▸ THE TASK:
Print them exactly: the lines from the beginning of the entries below through the line that contains "the horses and", and only those, with the pictures left out.

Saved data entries
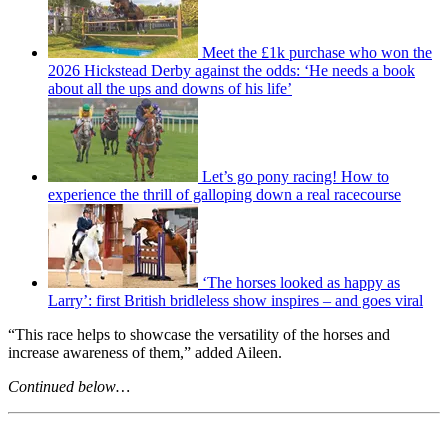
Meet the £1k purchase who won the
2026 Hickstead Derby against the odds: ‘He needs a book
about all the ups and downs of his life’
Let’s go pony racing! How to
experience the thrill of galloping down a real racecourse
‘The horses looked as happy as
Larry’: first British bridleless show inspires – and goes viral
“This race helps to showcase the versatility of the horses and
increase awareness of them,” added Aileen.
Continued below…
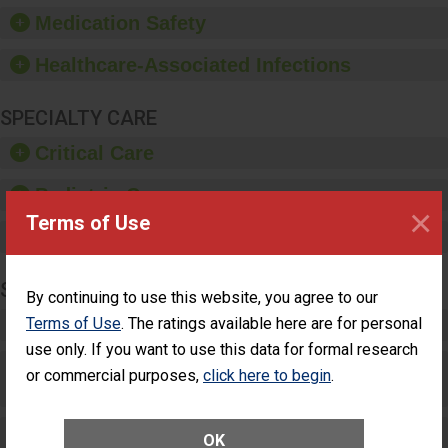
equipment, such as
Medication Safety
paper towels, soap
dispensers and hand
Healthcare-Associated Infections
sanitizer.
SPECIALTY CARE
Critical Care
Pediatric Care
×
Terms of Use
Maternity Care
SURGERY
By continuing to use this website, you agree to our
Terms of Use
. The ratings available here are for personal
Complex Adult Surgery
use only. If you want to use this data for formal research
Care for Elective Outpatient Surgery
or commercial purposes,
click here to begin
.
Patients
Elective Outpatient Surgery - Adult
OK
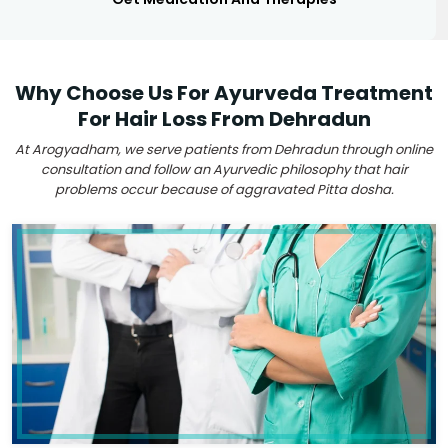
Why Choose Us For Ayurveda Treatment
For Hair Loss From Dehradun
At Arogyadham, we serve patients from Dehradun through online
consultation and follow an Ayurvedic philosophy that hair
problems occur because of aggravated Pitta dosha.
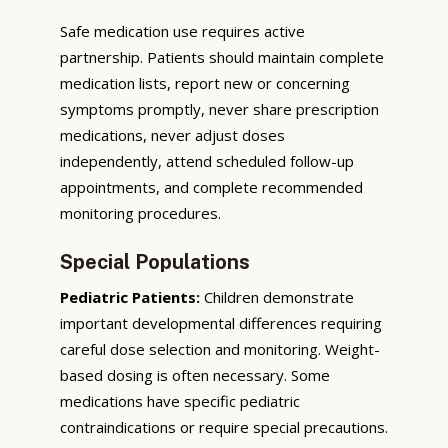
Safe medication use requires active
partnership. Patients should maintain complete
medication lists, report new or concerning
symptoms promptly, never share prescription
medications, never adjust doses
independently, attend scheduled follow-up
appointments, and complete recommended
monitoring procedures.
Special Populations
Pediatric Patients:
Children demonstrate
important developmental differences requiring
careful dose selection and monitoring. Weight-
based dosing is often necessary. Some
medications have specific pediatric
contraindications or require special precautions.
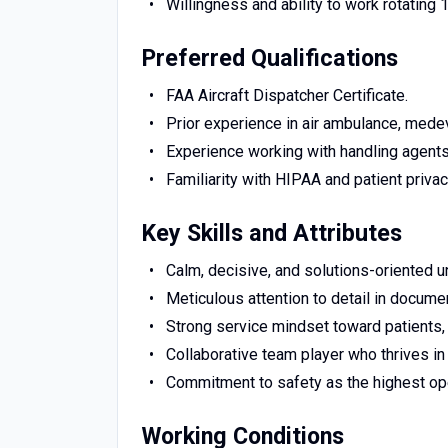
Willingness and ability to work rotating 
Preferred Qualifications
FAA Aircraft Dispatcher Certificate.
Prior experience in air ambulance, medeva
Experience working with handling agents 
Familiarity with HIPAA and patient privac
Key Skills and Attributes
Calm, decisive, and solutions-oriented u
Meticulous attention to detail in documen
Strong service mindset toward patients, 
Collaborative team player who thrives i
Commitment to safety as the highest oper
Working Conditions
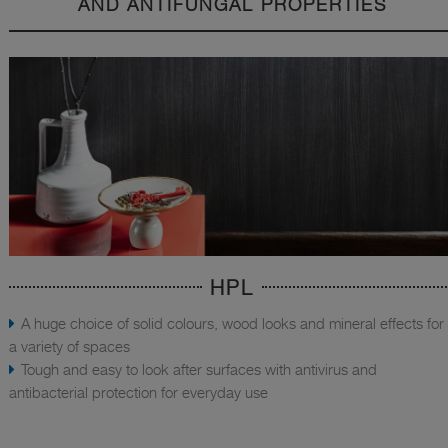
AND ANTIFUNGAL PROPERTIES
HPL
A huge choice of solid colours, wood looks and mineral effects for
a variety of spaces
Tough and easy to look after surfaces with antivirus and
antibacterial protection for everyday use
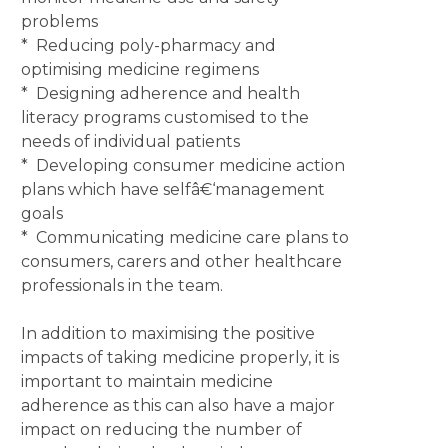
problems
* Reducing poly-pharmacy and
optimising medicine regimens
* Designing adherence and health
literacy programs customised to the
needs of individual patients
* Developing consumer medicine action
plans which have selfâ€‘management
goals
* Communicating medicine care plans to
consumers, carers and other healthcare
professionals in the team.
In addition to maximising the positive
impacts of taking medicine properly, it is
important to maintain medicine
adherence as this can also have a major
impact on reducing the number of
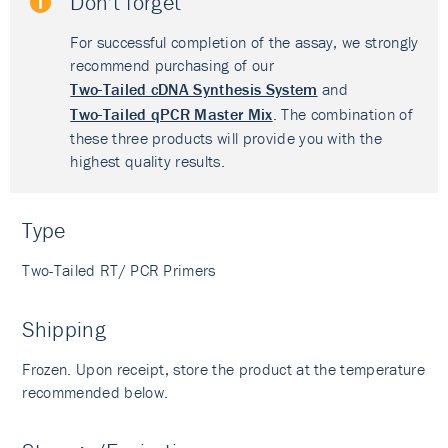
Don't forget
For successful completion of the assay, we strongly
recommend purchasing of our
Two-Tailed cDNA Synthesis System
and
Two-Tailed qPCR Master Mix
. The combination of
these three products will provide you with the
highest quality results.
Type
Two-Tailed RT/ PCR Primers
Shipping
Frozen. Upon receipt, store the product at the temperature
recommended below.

▸ SOLUTION TO THIS EXERCISE:
Meet the £1k purchase who won the
2026 Hickstead Derby against the odds: ‘He needs a book
about all the ups and downs of his life’
Let’s go pony racing! How to
experience the thrill of galloping down a real racecourse
‘The horses looked as happy as
Larry’: first British bridleless show inspires – and goes viral
“This race helps to showcase the versatility of the horses and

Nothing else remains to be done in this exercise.